I was reading Mo Gawdat’s “Solve for happy” and among other brilliant stuff I found there, there was a lot about concentrating on here & now, and also on how to stop your brain from wandering around but make it stick to the facts. And then I realized, that starting with the facts and postponing interpretations is the leitmotive of plethora of techniques and tools I already know.

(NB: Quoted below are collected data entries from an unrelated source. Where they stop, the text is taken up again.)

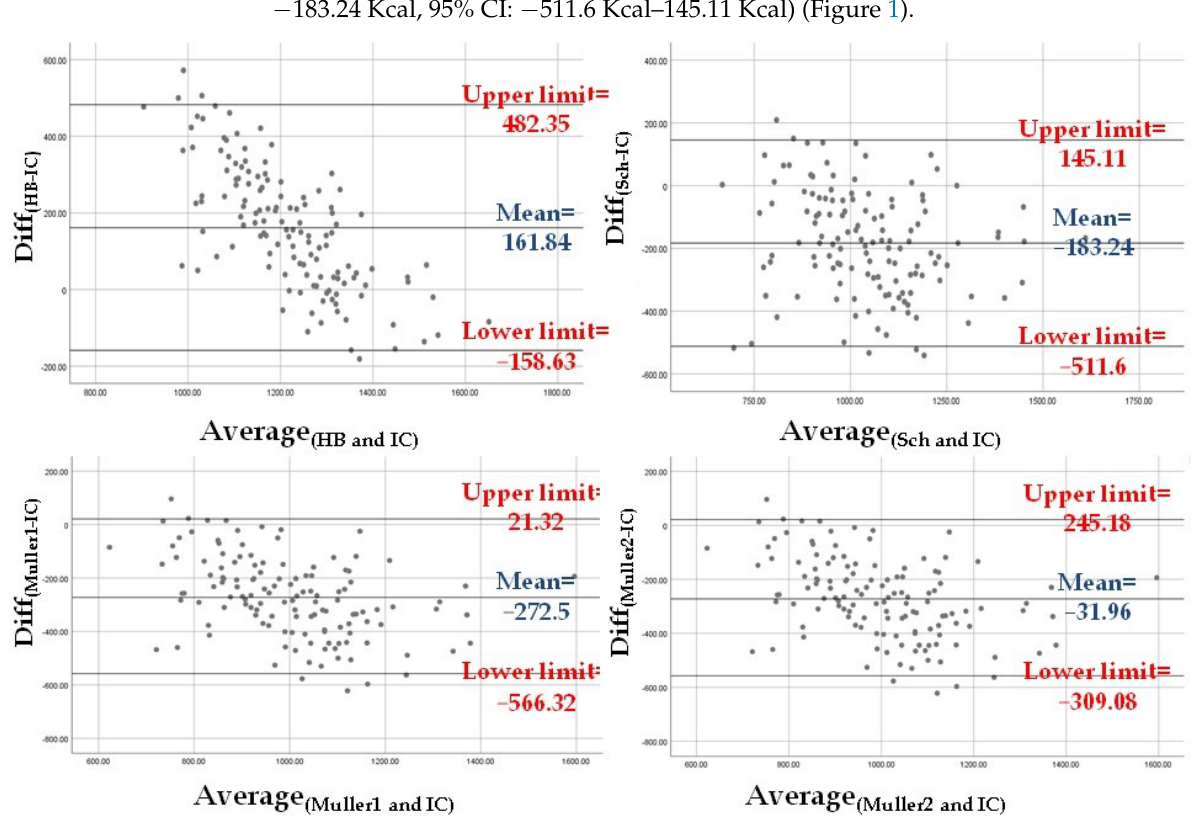
Figure 1. The Bland–Altman plots show that the REE estimated with the Muller equation that requires BIA measurements (Muller 2) is in agreement with REE IC the most, followed by the REE estimated with the Schebendach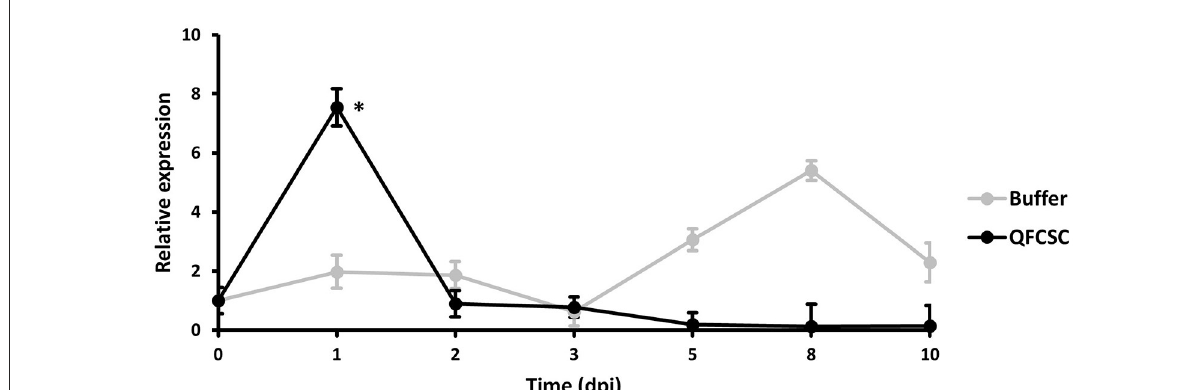
FIGURE1 Relative expression of TaMYC4 in wheat cultivar Alpowa inoculated with buffer (control) and the Puccinia graminis f. sp. tritici ( Pgt ) pathogen (race QFCSC). Alpowa cultivar were inoculated with Pgt urediniospore at 2-leaf stage. RNA samples were extracted from the leaf samples collected at seven time points. Real-time PCR was used to quantify transcript abundances of TaMYC4 genes in both buffer and Pgt inoculated samples. Expression of TaMYC4 genes at each time point was computed relative to the level at 0-dpi. Error bars represent standard deviation computed as the square root of pooled variance between groups and * denote statistical significance at the P ≤ 0.05 levels calculated between each time point compared with 0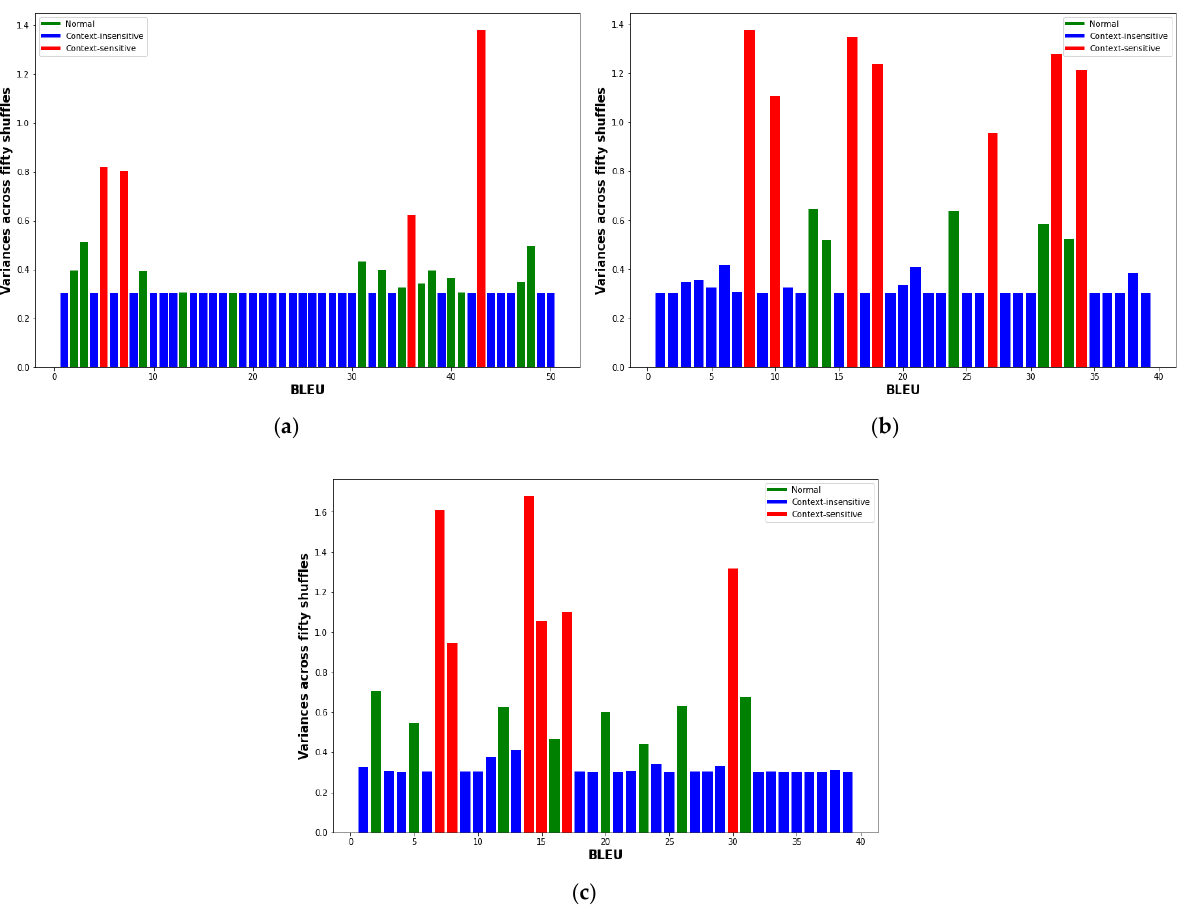
Figure 3. Mean variances of the test set sentences for BLEU and their corresponding classes (green: normal , blue: context‑insensitive and red: context‑sensitive ). ( a ) Hindi‑to‑English ( b ) Spanish‑to‑ English ( c )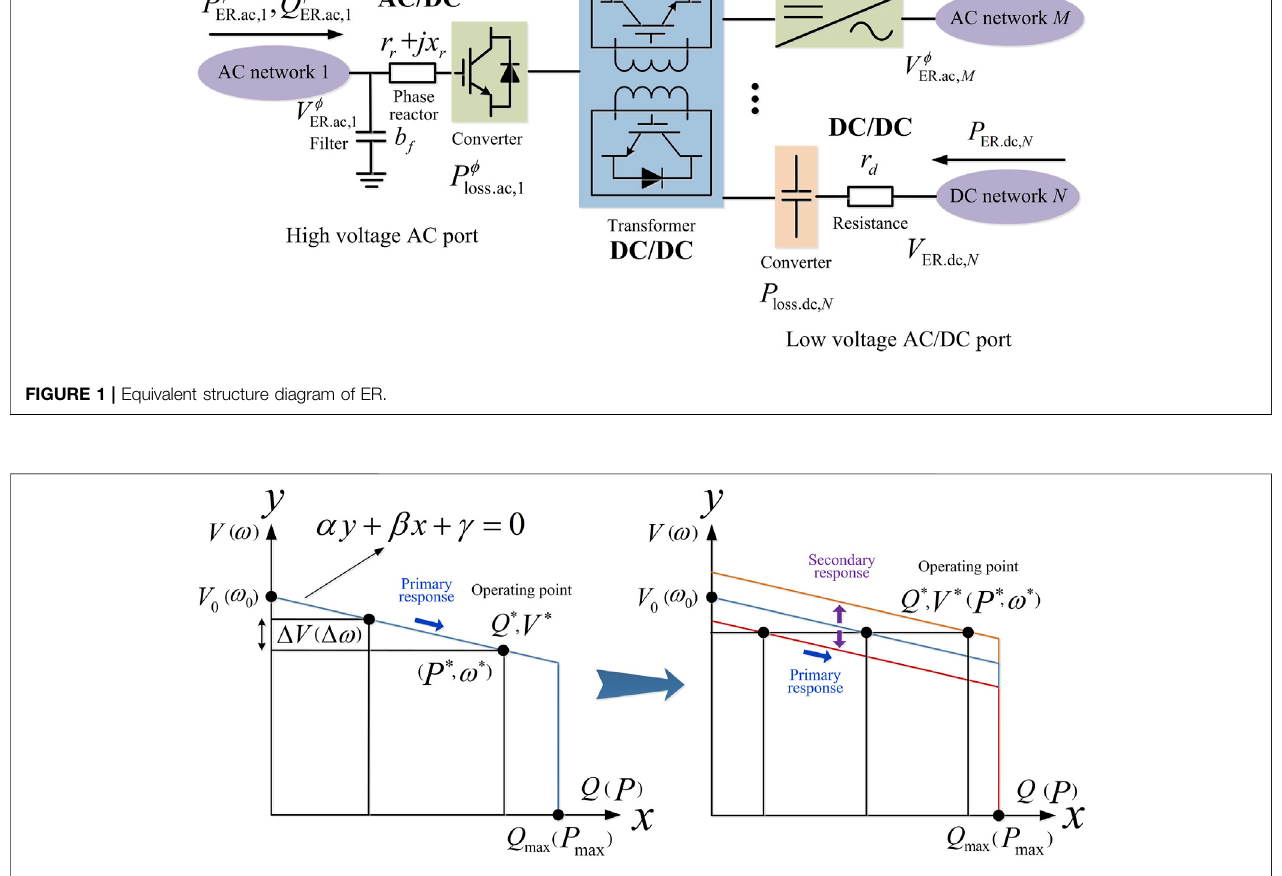
FIGURE 2 | Secondary coordinated control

Take NVC (Nonviolent Communication) for example. The first step of NVC is to list what you observe (see, hear, feel) without any evaluations. Take Six Thinking Hats by Edward de Bono. The first hat — the white one — is all about available data (AKA facts). Other group discussion techniques and problem solving tools also follow the same approach. And if you ever attended a team retrospective (you know, agile thingie), there is a big chance the exercises you did there also forced you to list all the facts first, and only then go on with interpretations, action points and so on.
So, why is that everyone wants you to stick to the facts first? Plenty of reasons, but the main seems to avoid jumping into conclusions too fast. Your brain tries to do some shortcuts. It looks for familiar patterns and convinces you, that what you see now is the same stuff that you already know:
So let’s save some processing power and let us already jump to the conclusion, shall we?
Sometimes it works, sometimes it doesn’t. But if allow your brain to do this shortcut and you believe that interpretations of what you see are the real facts… oh boy… you might get in real troubles.
So, start with the facts. It will help you find the real problems and real solutions.